## Records for processing:

== Segment start ==

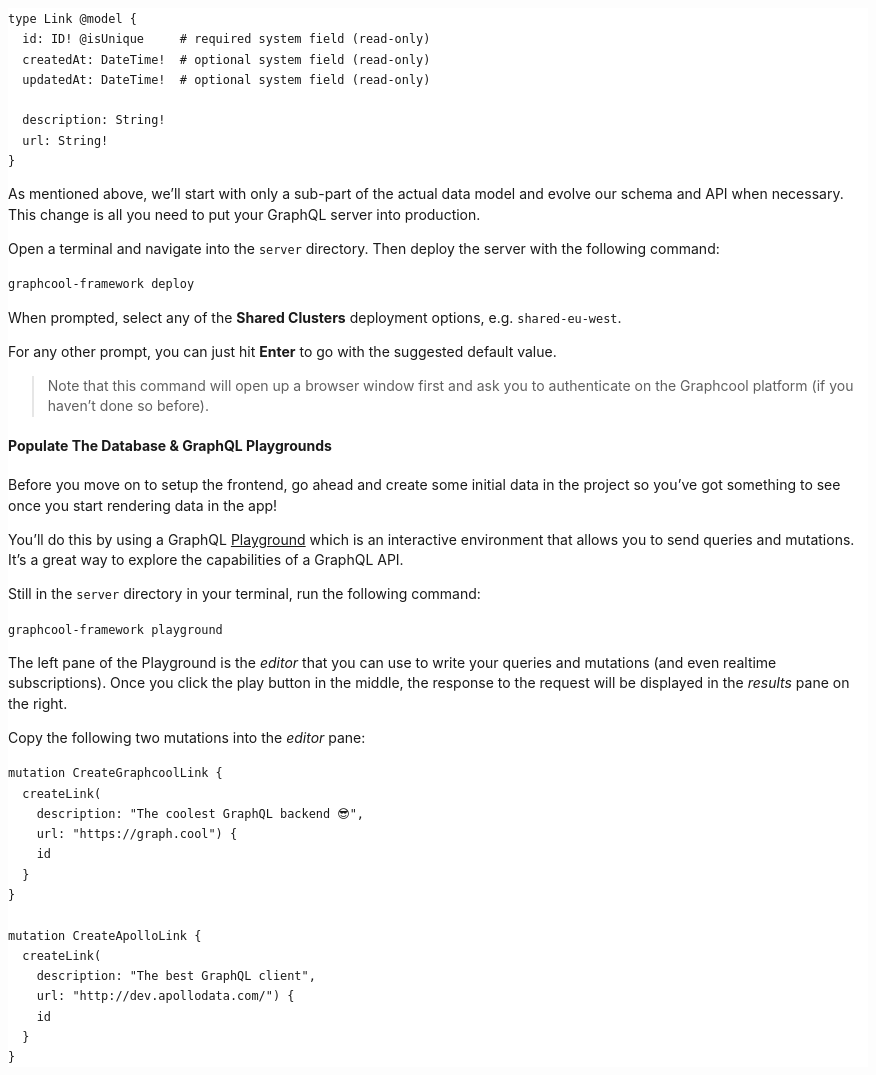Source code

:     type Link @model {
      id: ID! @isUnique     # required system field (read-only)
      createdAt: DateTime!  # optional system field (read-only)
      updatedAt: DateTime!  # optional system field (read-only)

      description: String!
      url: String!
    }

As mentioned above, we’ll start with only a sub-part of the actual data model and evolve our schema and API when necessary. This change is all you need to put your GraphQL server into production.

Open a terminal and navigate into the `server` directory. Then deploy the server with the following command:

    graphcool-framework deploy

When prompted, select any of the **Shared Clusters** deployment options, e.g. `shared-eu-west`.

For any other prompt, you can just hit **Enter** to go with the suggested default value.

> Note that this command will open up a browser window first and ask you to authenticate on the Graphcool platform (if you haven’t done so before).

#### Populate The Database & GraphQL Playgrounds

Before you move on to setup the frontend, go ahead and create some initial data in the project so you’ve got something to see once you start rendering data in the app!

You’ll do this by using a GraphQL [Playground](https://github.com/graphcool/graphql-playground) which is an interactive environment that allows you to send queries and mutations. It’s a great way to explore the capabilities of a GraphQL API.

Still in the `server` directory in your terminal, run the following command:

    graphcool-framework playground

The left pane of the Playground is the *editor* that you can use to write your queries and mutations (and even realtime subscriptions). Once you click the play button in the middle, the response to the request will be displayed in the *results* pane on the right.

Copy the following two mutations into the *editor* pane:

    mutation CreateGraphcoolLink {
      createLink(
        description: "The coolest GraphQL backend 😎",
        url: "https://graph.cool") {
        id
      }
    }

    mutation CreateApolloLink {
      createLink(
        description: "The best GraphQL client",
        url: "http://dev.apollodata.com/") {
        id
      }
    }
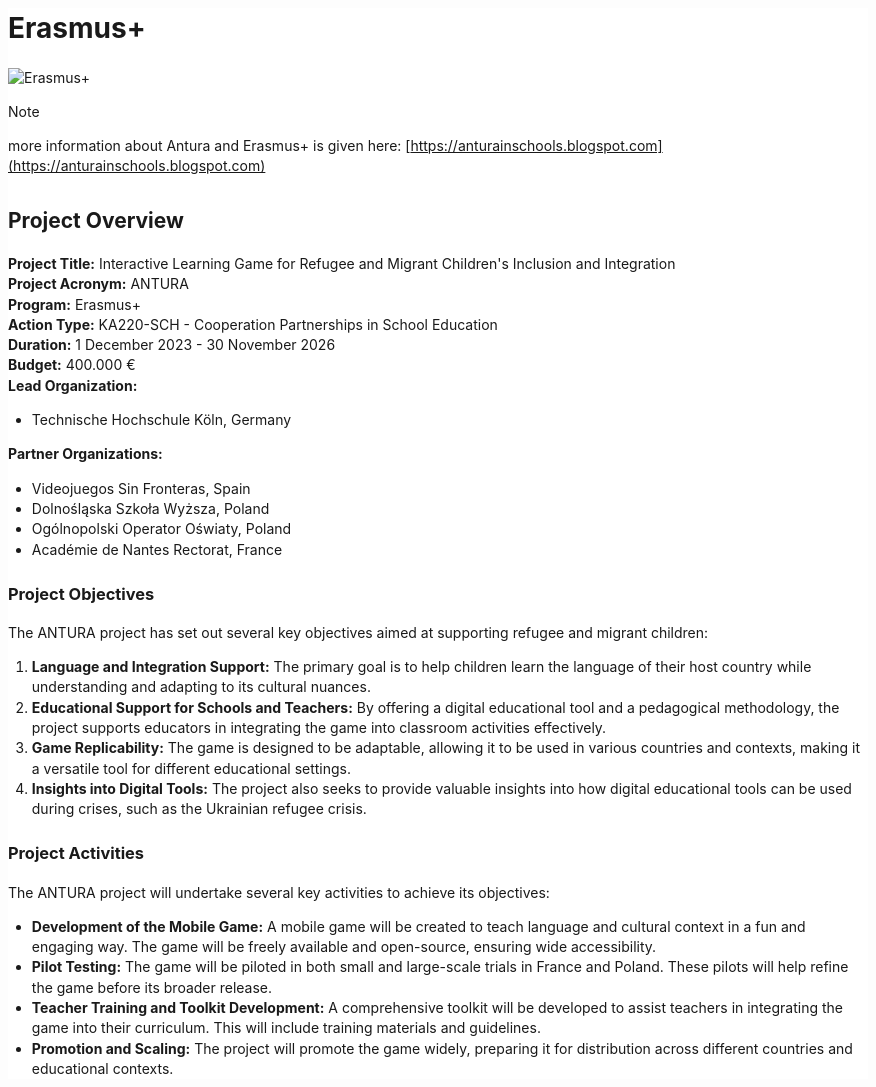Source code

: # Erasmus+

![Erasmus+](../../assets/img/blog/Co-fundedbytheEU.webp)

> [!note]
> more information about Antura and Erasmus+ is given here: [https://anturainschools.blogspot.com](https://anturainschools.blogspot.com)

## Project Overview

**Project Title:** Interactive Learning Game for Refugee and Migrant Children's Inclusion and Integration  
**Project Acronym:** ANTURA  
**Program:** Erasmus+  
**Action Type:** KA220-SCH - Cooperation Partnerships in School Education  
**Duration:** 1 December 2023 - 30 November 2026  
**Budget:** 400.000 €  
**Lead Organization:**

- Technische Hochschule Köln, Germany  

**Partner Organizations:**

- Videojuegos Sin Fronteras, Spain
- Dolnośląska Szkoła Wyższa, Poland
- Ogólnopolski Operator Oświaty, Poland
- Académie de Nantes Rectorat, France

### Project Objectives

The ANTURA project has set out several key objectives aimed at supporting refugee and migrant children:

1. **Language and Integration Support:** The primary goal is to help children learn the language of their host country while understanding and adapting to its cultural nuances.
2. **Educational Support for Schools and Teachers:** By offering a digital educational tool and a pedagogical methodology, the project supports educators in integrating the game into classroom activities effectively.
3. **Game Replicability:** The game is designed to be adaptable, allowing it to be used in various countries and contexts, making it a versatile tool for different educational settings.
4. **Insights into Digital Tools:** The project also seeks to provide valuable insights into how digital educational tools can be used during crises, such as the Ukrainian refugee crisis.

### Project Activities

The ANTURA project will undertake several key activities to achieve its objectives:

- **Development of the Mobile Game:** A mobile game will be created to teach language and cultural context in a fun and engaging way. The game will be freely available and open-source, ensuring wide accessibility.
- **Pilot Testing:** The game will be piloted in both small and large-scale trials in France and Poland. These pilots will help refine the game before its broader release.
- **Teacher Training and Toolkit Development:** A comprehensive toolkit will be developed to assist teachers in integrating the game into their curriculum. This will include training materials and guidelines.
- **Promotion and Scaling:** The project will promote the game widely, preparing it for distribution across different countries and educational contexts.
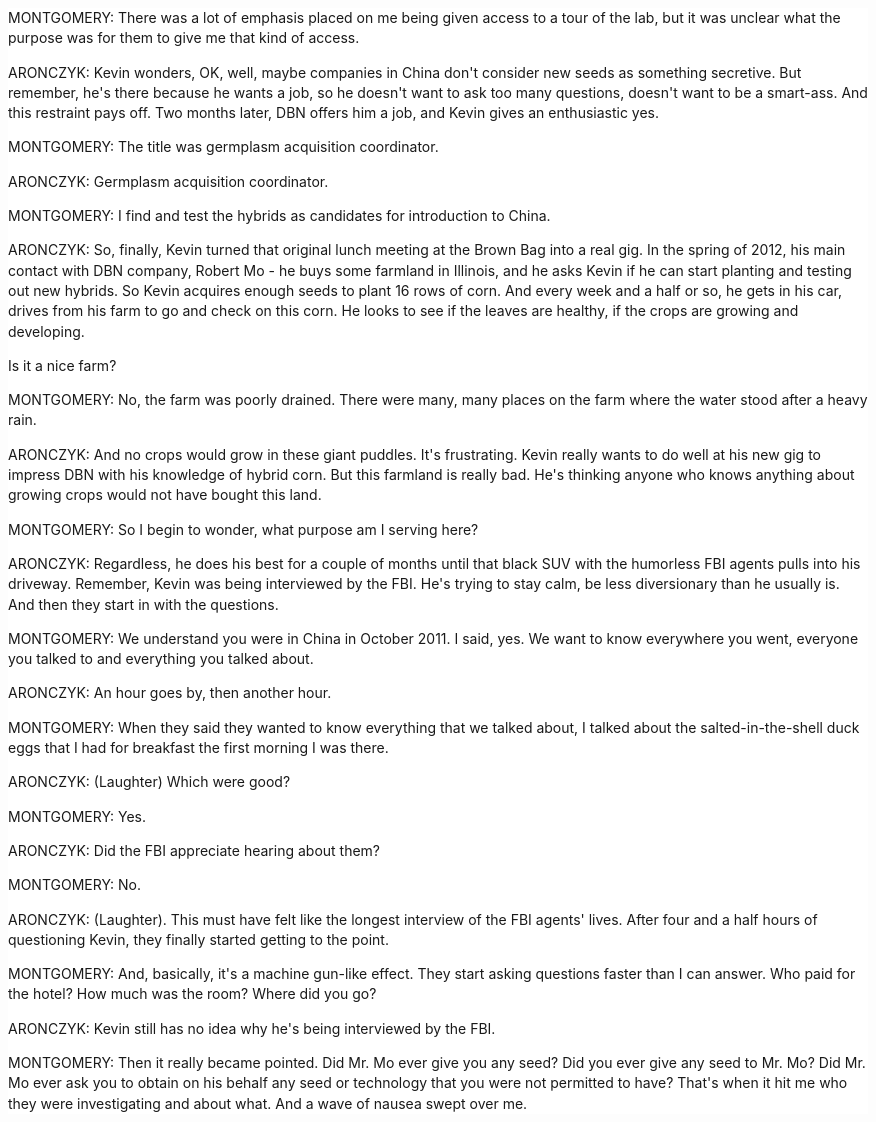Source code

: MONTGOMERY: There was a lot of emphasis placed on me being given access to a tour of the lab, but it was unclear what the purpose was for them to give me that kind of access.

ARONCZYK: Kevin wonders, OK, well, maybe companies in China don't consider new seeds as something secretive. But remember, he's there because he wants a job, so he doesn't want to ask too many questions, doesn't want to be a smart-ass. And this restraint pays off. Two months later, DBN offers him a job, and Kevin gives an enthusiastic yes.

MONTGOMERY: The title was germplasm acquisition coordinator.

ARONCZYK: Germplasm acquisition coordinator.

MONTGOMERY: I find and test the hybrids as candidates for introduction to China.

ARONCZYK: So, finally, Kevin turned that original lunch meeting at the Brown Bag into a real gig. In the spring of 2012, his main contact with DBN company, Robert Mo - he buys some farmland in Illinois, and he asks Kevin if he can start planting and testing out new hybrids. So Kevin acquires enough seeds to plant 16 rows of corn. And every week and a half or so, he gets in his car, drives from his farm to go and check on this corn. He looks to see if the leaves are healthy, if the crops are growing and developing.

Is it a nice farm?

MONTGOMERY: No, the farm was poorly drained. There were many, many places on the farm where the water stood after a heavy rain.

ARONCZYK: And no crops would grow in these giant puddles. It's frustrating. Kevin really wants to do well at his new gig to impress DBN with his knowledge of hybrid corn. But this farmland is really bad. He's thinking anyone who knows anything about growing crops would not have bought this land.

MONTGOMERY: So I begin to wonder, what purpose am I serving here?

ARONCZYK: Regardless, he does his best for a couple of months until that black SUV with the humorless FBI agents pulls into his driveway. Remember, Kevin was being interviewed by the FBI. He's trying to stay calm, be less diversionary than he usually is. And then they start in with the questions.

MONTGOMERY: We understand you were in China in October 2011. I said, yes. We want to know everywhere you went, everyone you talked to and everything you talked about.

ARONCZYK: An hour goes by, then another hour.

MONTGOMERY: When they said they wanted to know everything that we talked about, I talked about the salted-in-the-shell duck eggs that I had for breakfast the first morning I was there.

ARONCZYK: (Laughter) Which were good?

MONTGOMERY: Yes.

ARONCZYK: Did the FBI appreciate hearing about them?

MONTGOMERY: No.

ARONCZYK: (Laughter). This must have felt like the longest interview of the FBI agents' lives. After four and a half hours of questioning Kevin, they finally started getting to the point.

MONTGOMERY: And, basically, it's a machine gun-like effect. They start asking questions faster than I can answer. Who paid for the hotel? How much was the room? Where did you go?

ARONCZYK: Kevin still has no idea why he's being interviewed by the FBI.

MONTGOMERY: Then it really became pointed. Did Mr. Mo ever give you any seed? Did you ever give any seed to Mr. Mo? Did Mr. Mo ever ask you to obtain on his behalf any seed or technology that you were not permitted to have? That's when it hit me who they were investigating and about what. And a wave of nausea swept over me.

== Segment end ==

## Work order:
Write out the data above word for word, omitting the pictures.

## Solution to the problem:
Source code

:     type Link @model {
      id: ID! @isUnique     # required system field (read-only)
      createdAt: DateTime!  # optional system field (read-only)
      updatedAt: DateTime!  # optional system field (read-only)

      description: String!
      url: String!
    }

As mentioned above, we’ll start with only a sub-part of the actual data model and evolve our schema and API when necessary. This change is all you need to put your GraphQL server into production.

Open a terminal and navigate into the `server` directory. Then deploy the server with the following command:

    graphcool-framework deploy

When prompted, select any of the **Shared Clusters** deployment options, e.g. `shared-eu-west`.

For any other prompt, you can just hit **Enter** to go with the suggested default value.

> Note that this command will open up a browser window first and ask you to authenticate on the Graphcool platform (if you haven’t done so before).

#### Populate The Database & GraphQL Playgrounds

Before you move on to setup the frontend, go ahead and create some initial data in the project so you’ve got something to see once you start rendering data in the app!

You’ll do this by using a GraphQL [Playground](https://github.com/graphcool/graphql-playground) which is an interactive environment that allows you to send queries and mutations. It’s a great way to explore the capabilities of a GraphQL API.

Still in the `server` directory in your terminal, run the following command:

    graphcool-framework playground

The left pane of the Playground is the *editor* that you can use to write your queries and mutations (and even realtime subscriptions). Once you click the play button in the middle, the response to the request will be displayed in the *results* pane on the right.

Copy the following two mutations into the *editor* pane:

    mutation CreateGraphcoolLink {
      createLink(
        description: "The coolest GraphQL backend 😎",
        url: "https://graph.cool") {
        id
      }
    }

    mutation CreateApolloLink {
      createLink(
        description: "The best GraphQL client",
        url: "http://dev.apollodata.com/") {
        id
      }
    }
Source code

: # Erasmus+

![Erasmus+](../../assets/img/blog/Co-fundedbytheEU.webp)

> [!note]
> more information about Antura and Erasmus+ is given here: [https://anturainschools.blogspot.com](https://anturainschools.blogspot.com)

## Project Overview

**Project Title:** Interactive Learning Game for Refugee and Migrant Children's Inclusion and Integration  
**Project Acronym:** ANTURA  
**Program:** Erasmus+  
**Action Type:** KA220-SCH - Cooperation Partnerships in School Education  
**Duration:** 1 December 2023 - 30 November 2026  
**Budget:** 400.000 €  
**Lead Organization:**

- Technische Hochschule Köln, Germany  

**Partner Organizations:**

- Videojuegos Sin Fronteras, Spain
- Dolnośląska Szkoła Wyższa, Poland
- Ogólnopolski Operator Oświaty, Poland
- Académie de Nantes Rectorat, France

### Project Objectives

The ANTURA project has set out several key objectives aimed at supporting refugee and migrant children:

1. **Language and Integration Support:** The primary goal is to help children learn the language of their host country while understanding and adapting to its cultural nuances.
2. **Educational Support for Schools and Teachers:** By offering a digital educational tool and a pedagogical methodology, the project supports educators in integrating the game into classroom activities effectively.
3. **Game Replicability:** The game is designed to be adaptable, allowing it to be used in various countries and contexts, making it a versatile tool for different educational settings.
4. **Insights into Digital Tools:** The project also seeks to provide valuable insights into how digital educational tools can be used during crises, such as the Ukrainian refugee crisis.

### Project Activities

The ANTURA project will undertake several key activities to achieve its objectives:

- **Development of the Mobile Game:** A mobile game will be created to teach language and cultural context in a fun and engaging way. The game will be freely available and open-source, ensuring wide accessibility.
- **Pilot Testing:** The game will be piloted in both small and large-scale trials in France and Poland. These pilots will help refine the game before its broader release.
- **Teacher Training and Toolkit Development:** A comprehensive toolkit will be developed to assist teachers in integrating the game into their curriculum. This will include training materials and guidelines.
- **Promotion and Scaling:** The project will promote the game widely, preparing it for distribution across different countries and educational contexts.
Source code

: MONTGOMERY: There was a lot of emphasis placed on me being given access to a tour of the lab, but it was unclear what the purpose was for them to give me that kind of access.

ARONCZYK: Kevin wonders, OK, well, maybe companies in China don't consider new seeds as something secretive. But remember, he's there because he wants a job, so he doesn't want to ask too many questions, doesn't want to be a smart-ass. And this restraint pays off. Two months later, DBN offers him a job, and Kevin gives an enthusiastic yes.

MONTGOMERY: The title was germplasm acquisition coordinator.

ARONCZYK: Germplasm acquisition coordinator.

MONTGOMERY: I find and test the hybrids as candidates for introduction to China.

ARONCZYK: So, finally, Kevin turned that original lunch meeting at the Brown Bag into a real gig. In the spring of 2012, his main contact with DBN company, Robert Mo - he buys some farmland in Illinois, and he asks Kevin if he can start planting and testing out new hybrids. So Kevin acquires enough seeds to plant 16 rows of corn. And every week and a half or so, he gets in his car, drives from his farm to go and check on this corn. He looks to see if the leaves are healthy, if the crops are growing and developing.

Is it a nice farm?

MONTGOMERY: No, the farm was poorly drained. There were many, many places on the farm where the water stood after a heavy rain.

ARONCZYK: And no crops would grow in these giant puddles. It's frustrating. Kevin really wants to do well at his new gig to impress DBN with his knowledge of hybrid corn. But this farmland is really bad. He's thinking anyone who knows anything about growing crops would not have bought this land.

MONTGOMERY: So I begin to wonder, what purpose am I serving here?

ARONCZYK: Regardless, he does his best for a couple of months until that black SUV with the humorless FBI agents pulls into his driveway. Remember, Kevin was being interviewed by the FBI. He's trying to stay calm, be less diversionary than he usually is. And then they start in with the questions.

MONTGOMERY: We understand you were in China in October 2011. I said, yes. We want to know everywhere you went, everyone you talked to and everything you talked about.

ARONCZYK: An hour goes by, then another hour.

MONTGOMERY: When they said they wanted to know everything that we talked about, I talked about the salted-in-the-shell duck eggs that I had for breakfast the first morning I was there.

ARONCZYK: (Laughter) Which were good?

MONTGOMERY: Yes.

ARONCZYK: Did the FBI appreciate hearing about them?

MONTGOMERY: No.

ARONCZYK: (Laughter). This must have felt like the longest interview of the FBI agents' lives. After four and a half hours of questioning Kevin, they finally started getting to the point.

MONTGOMERY: And, basically, it's a machine gun-like effect. They start asking questions faster than I can answer. Who paid for the hotel? How much was the room? Where did you go?

ARONCZYK: Kevin still has no idea why he's being interviewed by the FBI.

MONTGOMERY: Then it really became pointed. Did Mr. Mo ever give you any seed? Did you ever give any seed to Mr. Mo? Did Mr. Mo ever ask you to obtain on his behalf any seed or technology that you were not permitted to have? That's when it hit me who they were investigating and about what. And a wave of nausea swept over me.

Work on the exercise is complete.